Performance Indicators

  • Performance Indicators in Procurement:
    • Evidence on fixed-price contracts, cost escalation, and profitability.
    • Total package procurement in the 1960s (e.g., Lockheed C-5A, Grumman F-14) led to underestimation of costs, massive overruns, and losses.
    • Fixed-price contracts with technological uncertainties may result in disputes and difficulties in enforcement.
    • Contract and contractor performance assessed by cost control, delivery schedules, and equipment performance.
    • Impact of 1970s Packard Initiatives, hardware competition, and competitive programs on performance and cost growth.
    • Profitability as an indicator of contractor performance and its relationship with competition.
  • Comparative Studies and Analysis:
    • Price reduction curve (figure 5.6) predicts lower prices with competition, influenced by a shift effect and a rotation effect.
    • Greer and Liao suggest that competition, especially dual sourcing, results in net savings when industry capacity utilization is below 80 percent.
    • Empirical studies on the impact of the UK’s competitive procurement policy: claims of efficiency improvement, export performance, and a wider supplier base.
    • Studies also highlight concerns about reduced market concentration, increased competition, exits from the industry, bidding costs, decision delays, and reluctance to invest in private venture R & D.

  • References:
    • Kovacic (1991), Udis (1992), Fox (1974), Dews et al. (1979), Greer and Liao (1986), Hartley (1991b), HCP 189 (1991), Smith (1990), Willett (1993), Bittleston (1990).

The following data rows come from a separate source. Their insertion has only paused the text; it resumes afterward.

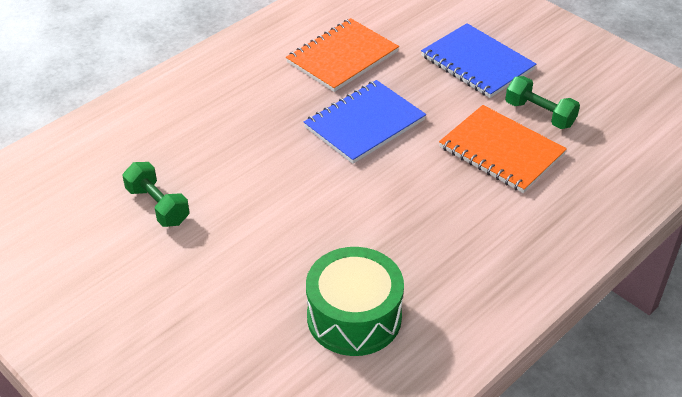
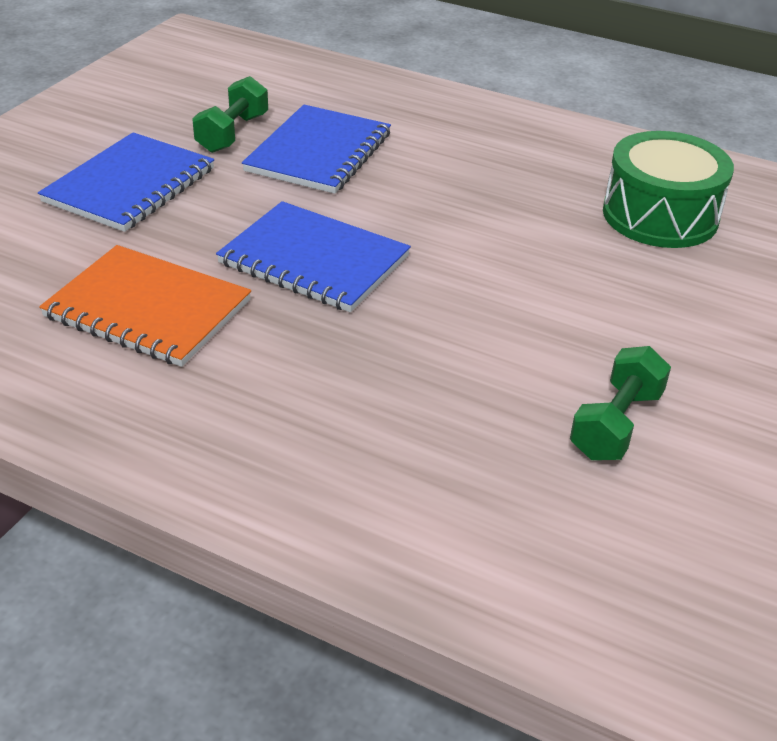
camera: 110 degrees left, 5 degrees down
orange notebook [439,105,567,193] -> blue notebook [242,105,391,194]

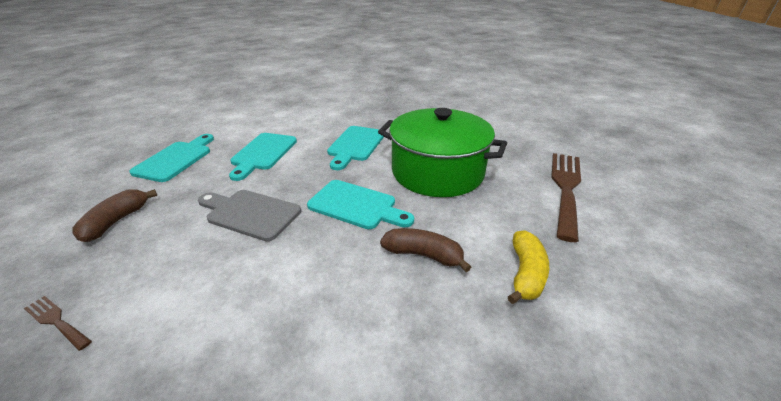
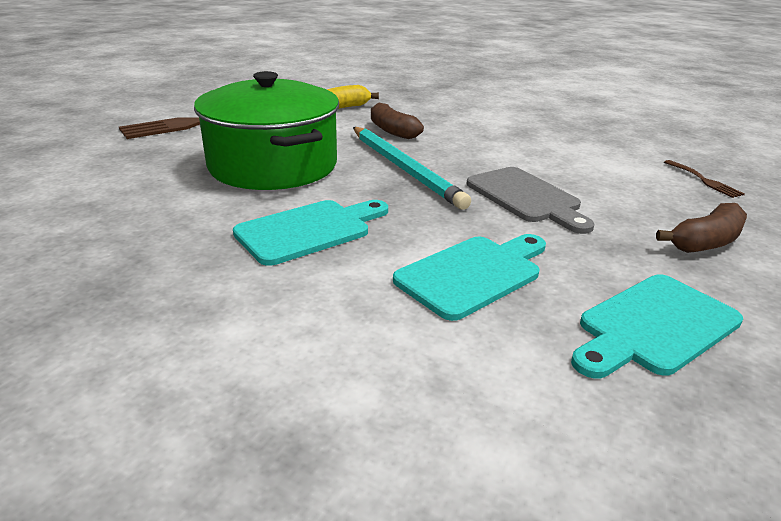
camera: 145 degrees left, 5 degrees down
turquoise cutting board [307,180,414,229] -> turquoise pencil [353,127,471,210]

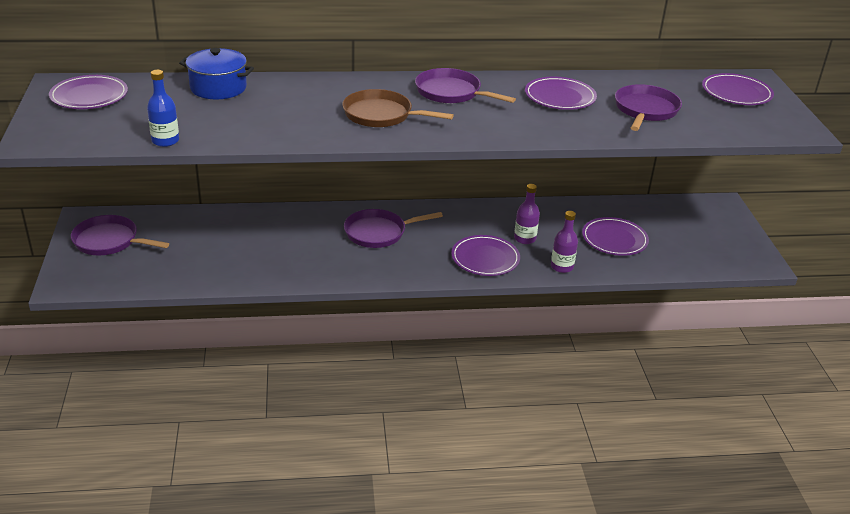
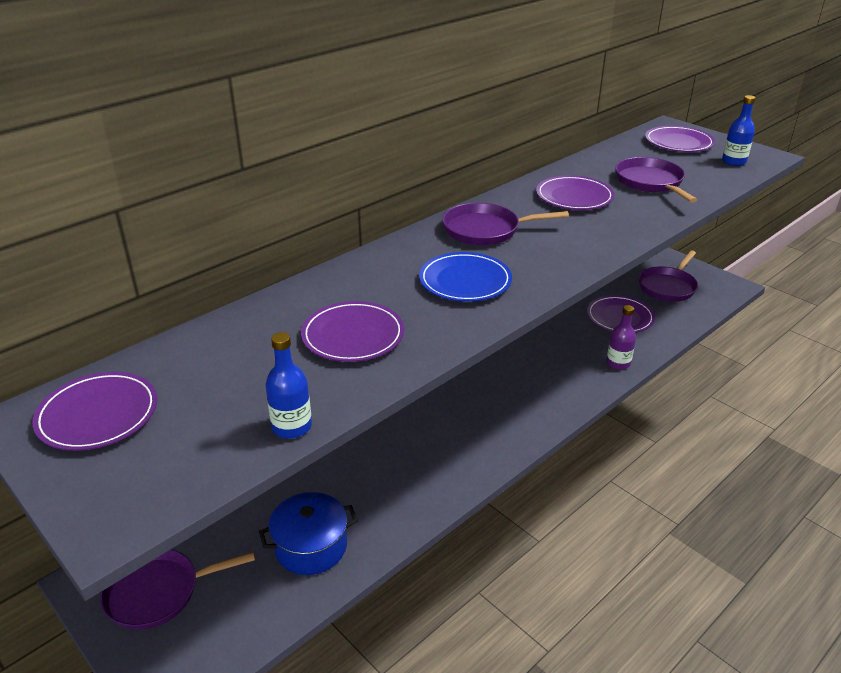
camera: 35 degrees left, 0 degrees up
blue pot [179,48,254,99] -> blue pot moved to [259,492,358,575]
brown pan [342,89,454,127] -> blue plate [419,252,512,302]
purple pan [344,209,443,248] -> purple pan moved to [639,251,698,302]
purple plate [451,235,520,276] -> purple plate moved to [301,301,404,362]
purple bottle [514,184,540,244] -> none
none -> blue bottle [722,95,756,166]

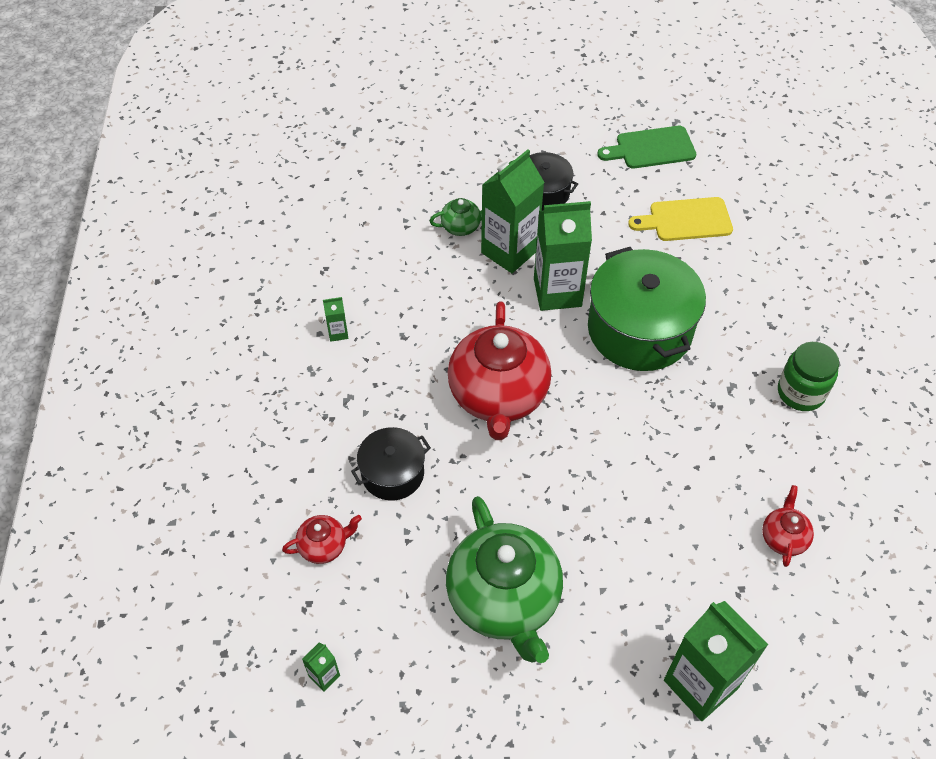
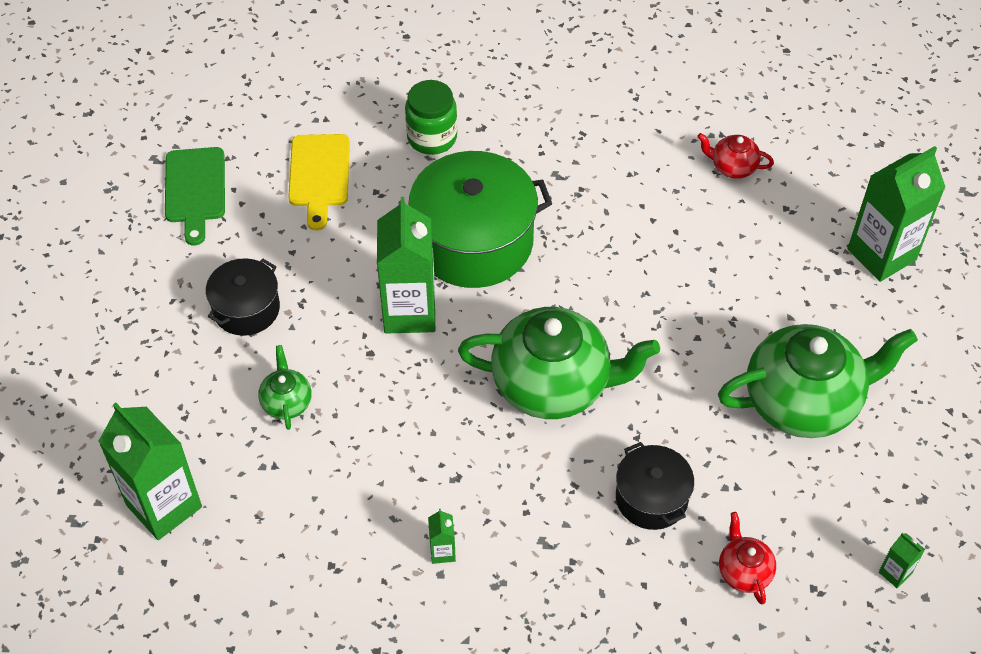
camera: 85 degrees left, 0 degrees up
red teapot [448,301,551,440] -> green teapot [458,307,660,419]
green carton [481,149,545,273] -> green carton moved to [98,403,202,540]
green jar [778,342,839,411] -> green jar moved to [405,80,457,155]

2.10 Conclusion: the results of competition

  • US Competition Policy Implementation:
    • Legislative support for US competition policy.
    • Procurement officials have discretion in applying competition and allowing exceptions (Burnett and Kovacic, 1989).
    • Possibility of anti-competitive behavior by buyers, especially in the military-industrial-political complex.
    • Public choice analysis suggests opposition from interest groups, contractors, and procurement agencies preferring non-competitive relationships.
  • Limitations and Unexpected Outcomes:
    • Simplified economic models of competition by policymakers can lead to unexpected and undesirable results.
    • Examples of limitations:
      • Second sourcing for competition might increase overall program costs by 40% compared to sole sourcing.
      • Contract winners expect lower future profits, leading to reduced investment in R & D.
      • Teaming arrangements can result in anti-competitive behavior such as collusion and cartels.
      • Potential conflicts between competition policy and regulatory policy.
      • Arguments that US DoD procurement resembles actions of an industry-captured regulator (Leitzel, 1992).
  • Challenges and Modifications in Economic Models:
    • Agents in the political marketplace implement economic models of competition.
    • Recent developments in game theory, strategic behavior, transaction costs, contestability, and Austrian economics have led to substantial modifications in simplified interpretations of economic models.
  • References:
    • Burnett and Kovacic (1989), Mayer (1991), Brunette (1989), Leitzel (1992).